--- Text Enclosed Below ---

Editor’s note: This story is featured in the 2023 year in review.
When detectives arrive on the scene of a murder, many questions arise.
When did the murder take place? What was the cause of death? Was the body moved?
The answers to these questions can come from an unexpected source — blowflies.
According to Jonathan Parrott, assistant professor of forensic science at Arizona State University, blowflies usually arrive on a crime scene just 10 minutes after a murder. They are drawn by body fluids and gasses associated with the decomposition of an open-air corpse, and like a fly on the wall, can reveal secrets about the homicide.
But in order to accurately answer these questions, investigators need to know the precise life cycle of the blowflies. That’s where Parrott’s research comes in.
For the past two years, the forensic entomologist has been developing one of Arizona’s first and much-needed genetic and developmental databases of forensically important blowflies to assist both crime scene investigators and the courts. The data will help determine more accurate and robust time-of-death estimations from insect evidence.
“Up until now, this data was missing from flies in Arizona,” says Parrott, who works in ASU’s New College of Interdisciplinary Arts and Sciences.
"What makes our research unique is that there has not been any DNA data alongside developmental work from Arizona blowflies available prior to our project,” says Parrott, who is also an executive committee member of ASU’s Future of Forensic Science Initiative — a transdisciplinary hub of scientists and practitioners pioneering a world-class intellectual space for forensic science.
“We are cataloging both morphological and genetic data."
Video by Ken Fagan/ASU News
Although it is a relatively new technology, Parrott says, “DNA is the gold standard in forensic science.”
“Having this type of data will strengthen forensic entomology in the criminal justice system."
Using blowflies to solve murders is nothing new. According to the Chinese book "Collected Cases of Injustice Rectified," written in 1247, it dates back to 13th century China when a farmer was killed by a sickle. Villagers were asked for their sickles, and the murderer was discovered when swarms of flies descended upon the small traces of blood on one sickle.

--- End of Enclosed Text ---

Could you reproduce, word for word, the part of the blowfly article starting at "When detectives arrive" and ending at "research comes in."?

--- The data Enclosed Below ---

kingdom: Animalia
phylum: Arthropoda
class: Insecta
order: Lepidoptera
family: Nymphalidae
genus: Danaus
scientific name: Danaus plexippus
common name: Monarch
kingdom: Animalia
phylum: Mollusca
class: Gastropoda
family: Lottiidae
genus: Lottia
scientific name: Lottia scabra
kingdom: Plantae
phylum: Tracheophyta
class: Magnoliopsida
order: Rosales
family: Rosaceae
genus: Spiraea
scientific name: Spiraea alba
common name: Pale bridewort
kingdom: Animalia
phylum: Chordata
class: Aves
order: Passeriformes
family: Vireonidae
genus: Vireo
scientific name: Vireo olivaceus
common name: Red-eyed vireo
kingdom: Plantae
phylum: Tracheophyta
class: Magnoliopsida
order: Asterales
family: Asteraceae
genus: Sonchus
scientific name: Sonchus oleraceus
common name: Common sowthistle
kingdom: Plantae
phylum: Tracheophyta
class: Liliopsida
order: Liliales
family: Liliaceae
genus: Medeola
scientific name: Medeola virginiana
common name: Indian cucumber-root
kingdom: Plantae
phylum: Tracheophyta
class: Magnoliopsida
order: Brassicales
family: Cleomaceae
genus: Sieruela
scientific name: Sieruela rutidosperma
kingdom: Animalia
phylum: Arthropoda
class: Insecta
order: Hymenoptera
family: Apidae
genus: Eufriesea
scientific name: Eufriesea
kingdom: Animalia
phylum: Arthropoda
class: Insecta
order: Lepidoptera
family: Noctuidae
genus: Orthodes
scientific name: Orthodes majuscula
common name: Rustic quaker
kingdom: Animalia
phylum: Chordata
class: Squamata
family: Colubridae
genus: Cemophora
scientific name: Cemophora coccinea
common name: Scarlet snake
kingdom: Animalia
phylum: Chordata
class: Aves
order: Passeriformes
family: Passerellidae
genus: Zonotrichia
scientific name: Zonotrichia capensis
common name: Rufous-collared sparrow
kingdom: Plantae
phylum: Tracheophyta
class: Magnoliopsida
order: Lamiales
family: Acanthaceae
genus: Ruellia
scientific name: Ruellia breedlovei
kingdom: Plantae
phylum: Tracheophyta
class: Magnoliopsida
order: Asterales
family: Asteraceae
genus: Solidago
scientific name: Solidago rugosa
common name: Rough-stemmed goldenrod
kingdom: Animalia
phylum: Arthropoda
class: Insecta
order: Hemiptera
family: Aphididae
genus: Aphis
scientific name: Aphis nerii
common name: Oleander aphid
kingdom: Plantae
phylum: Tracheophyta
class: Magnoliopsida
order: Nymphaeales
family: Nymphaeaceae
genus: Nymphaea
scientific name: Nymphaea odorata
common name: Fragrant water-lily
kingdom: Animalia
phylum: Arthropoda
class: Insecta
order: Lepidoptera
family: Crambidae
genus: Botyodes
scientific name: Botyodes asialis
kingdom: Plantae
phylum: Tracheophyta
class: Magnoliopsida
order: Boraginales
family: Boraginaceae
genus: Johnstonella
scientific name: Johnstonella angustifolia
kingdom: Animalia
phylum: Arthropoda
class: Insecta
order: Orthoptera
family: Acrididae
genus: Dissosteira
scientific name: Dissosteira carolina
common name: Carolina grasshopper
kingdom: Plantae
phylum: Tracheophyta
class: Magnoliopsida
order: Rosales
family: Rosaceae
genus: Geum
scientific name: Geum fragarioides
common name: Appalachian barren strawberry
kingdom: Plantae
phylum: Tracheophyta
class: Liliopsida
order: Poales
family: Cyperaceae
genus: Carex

--- End of Enclosed The data ---

◆ Your response ◆
When detectives arrive on the scene of a murder, many questions arise.
When did the murder take place? What was the cause of death? Was the body moved?
The answers to these questions can come from an unexpected source — blowflies.
According to Jonathan Parrott, assistant professor of forensic science at Arizona State University, blowflies usually arrive on a crime scene just 10 minutes after a murder. They are drawn by body fluids and gasses associated with the decomposition of an open-air corpse, and like a fly on the wall, can reveal secrets about the homicide.
But in order to accurately answer these questions, investigators need to know the precise life cycle of the blowflies. That’s where Parrott’s research comes in.